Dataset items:
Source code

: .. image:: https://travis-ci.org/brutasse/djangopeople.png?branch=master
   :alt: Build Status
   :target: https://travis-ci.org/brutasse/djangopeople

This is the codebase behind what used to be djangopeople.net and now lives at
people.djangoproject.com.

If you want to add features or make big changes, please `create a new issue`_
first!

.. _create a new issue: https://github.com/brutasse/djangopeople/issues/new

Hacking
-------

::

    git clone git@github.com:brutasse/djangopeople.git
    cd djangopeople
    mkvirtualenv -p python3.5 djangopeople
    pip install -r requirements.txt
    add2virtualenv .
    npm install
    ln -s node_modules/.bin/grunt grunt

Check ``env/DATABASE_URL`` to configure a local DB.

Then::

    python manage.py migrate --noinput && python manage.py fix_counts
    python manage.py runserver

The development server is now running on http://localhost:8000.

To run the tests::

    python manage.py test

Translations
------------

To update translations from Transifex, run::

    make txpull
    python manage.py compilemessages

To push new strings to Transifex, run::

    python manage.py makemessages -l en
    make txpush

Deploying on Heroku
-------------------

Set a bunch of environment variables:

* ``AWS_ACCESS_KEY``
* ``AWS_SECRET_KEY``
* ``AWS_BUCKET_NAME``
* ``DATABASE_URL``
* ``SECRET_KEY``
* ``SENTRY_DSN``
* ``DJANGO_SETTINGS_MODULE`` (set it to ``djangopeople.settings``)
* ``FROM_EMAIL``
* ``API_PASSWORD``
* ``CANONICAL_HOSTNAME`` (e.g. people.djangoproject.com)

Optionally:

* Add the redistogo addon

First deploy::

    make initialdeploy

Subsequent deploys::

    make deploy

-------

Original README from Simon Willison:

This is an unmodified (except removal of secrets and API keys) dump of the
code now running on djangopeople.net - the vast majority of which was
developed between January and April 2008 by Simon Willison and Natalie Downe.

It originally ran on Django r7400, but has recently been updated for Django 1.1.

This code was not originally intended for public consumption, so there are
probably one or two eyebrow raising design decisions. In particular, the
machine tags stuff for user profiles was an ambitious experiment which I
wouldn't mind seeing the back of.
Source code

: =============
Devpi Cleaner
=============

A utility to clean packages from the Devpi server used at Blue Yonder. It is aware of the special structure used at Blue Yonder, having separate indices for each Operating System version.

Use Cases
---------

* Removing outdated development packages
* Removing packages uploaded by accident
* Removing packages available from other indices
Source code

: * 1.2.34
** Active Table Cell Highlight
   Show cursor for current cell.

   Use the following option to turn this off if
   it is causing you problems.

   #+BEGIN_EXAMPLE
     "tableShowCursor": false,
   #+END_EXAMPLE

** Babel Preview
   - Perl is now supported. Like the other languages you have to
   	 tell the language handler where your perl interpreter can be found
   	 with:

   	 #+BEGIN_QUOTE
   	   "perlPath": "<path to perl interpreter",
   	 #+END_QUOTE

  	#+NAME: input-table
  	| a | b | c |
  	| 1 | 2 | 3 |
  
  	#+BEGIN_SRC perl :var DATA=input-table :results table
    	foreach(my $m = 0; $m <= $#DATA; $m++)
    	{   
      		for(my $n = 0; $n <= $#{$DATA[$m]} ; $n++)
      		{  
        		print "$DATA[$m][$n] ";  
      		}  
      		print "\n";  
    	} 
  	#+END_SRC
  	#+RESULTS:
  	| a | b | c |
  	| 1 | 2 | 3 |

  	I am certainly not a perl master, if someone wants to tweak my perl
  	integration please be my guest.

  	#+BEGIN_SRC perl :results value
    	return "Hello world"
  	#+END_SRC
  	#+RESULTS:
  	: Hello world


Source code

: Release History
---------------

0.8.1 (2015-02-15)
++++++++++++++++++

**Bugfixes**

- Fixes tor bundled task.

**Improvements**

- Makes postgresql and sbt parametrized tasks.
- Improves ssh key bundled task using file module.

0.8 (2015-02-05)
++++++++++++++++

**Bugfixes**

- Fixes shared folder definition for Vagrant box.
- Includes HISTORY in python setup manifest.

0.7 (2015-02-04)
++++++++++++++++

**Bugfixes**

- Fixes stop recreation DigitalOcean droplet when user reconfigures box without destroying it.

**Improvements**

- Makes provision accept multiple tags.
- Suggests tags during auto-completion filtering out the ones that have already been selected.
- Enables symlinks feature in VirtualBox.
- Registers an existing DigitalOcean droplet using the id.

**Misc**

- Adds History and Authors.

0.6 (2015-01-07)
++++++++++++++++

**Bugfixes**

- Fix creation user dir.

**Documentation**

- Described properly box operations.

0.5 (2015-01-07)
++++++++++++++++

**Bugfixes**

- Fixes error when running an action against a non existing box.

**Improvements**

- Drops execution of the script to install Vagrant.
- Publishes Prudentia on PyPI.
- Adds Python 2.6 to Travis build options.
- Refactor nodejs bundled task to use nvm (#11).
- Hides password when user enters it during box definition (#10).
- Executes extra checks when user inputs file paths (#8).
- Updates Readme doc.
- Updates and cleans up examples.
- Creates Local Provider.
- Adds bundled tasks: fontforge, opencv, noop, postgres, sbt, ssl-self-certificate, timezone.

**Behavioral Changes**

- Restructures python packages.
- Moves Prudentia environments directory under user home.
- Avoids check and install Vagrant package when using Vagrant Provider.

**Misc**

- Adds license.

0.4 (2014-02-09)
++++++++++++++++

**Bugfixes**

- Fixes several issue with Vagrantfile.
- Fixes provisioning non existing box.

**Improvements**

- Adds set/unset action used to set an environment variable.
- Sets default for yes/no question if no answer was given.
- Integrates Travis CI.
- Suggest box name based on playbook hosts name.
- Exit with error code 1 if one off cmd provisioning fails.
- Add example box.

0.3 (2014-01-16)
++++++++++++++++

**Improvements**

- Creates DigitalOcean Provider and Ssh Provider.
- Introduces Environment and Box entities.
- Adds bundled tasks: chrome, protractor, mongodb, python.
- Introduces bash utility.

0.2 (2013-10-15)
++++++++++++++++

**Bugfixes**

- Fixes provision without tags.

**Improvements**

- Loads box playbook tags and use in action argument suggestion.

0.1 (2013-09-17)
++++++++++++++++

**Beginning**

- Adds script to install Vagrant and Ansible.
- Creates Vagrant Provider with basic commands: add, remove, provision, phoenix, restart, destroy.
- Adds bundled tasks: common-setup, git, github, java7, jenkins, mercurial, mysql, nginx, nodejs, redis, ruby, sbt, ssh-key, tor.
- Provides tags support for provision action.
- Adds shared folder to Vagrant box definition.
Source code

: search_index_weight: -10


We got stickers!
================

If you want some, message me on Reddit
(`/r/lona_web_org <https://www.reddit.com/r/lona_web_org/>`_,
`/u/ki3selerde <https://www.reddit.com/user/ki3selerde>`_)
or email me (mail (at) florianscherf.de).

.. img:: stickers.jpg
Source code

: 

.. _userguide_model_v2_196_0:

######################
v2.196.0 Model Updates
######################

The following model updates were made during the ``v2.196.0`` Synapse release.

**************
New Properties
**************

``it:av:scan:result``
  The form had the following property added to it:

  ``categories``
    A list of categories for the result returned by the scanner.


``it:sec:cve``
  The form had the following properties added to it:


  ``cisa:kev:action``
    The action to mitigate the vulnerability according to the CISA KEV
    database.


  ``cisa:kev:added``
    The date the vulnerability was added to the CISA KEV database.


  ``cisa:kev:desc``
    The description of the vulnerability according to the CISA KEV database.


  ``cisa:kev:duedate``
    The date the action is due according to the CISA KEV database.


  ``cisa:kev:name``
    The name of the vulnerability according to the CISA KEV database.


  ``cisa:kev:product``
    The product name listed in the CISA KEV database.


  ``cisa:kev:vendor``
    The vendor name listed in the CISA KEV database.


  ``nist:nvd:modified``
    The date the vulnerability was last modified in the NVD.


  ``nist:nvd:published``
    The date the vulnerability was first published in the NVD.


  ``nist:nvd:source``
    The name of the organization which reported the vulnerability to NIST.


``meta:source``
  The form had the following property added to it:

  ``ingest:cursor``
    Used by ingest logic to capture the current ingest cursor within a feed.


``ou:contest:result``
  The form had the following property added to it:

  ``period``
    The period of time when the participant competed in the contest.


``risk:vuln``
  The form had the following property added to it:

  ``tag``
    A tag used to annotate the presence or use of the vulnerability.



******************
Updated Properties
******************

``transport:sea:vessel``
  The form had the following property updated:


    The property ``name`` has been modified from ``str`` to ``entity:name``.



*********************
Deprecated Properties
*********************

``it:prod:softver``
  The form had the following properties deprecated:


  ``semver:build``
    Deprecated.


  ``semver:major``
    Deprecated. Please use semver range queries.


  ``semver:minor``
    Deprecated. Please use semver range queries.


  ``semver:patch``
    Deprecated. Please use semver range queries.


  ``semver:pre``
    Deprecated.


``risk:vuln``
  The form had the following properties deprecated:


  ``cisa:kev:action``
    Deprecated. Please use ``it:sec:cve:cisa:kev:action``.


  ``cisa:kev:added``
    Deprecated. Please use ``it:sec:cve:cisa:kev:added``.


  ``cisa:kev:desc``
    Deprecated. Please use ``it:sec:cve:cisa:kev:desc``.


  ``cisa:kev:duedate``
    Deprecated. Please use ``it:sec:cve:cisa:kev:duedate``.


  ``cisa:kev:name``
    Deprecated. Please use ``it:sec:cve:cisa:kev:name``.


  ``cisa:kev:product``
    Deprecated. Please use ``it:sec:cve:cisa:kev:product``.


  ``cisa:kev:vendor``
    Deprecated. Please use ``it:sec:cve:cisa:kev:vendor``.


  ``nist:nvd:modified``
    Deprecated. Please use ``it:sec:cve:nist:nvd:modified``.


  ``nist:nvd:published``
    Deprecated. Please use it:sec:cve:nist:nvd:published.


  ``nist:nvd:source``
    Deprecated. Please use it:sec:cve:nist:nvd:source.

- _Exercise description_
Copy the records above faithfully. Begin at their first line, end at the line containing "python manage.py migrate", and include nothing else.

- _Answer to this problem_
Source code

: .. image:: https://travis-ci.org/brutasse/djangopeople.png?branch=master
   :alt: Build Status
   :target: https://travis-ci.org/brutasse/djangopeople

This is the codebase behind what used to be djangopeople.net and now lives at
people.djangoproject.com.

If you want to add features or make big changes, please `create a new issue`_
first!

.. _create a new issue: https://github.com/brutasse/djangopeople/issues/new

Hacking
-------

::

    git clone git@github.com:brutasse/djangopeople.git
    cd djangopeople
    mkvirtualenv -p python3.5 djangopeople
    pip install -r requirements.txt
    add2virtualenv .
    npm install
    ln -s node_modules/.bin/grunt grunt

Check ``env/DATABASE_URL`` to configure a local DB.

Then::

    python manage.py migrate --noinput && python manage.py fix_counts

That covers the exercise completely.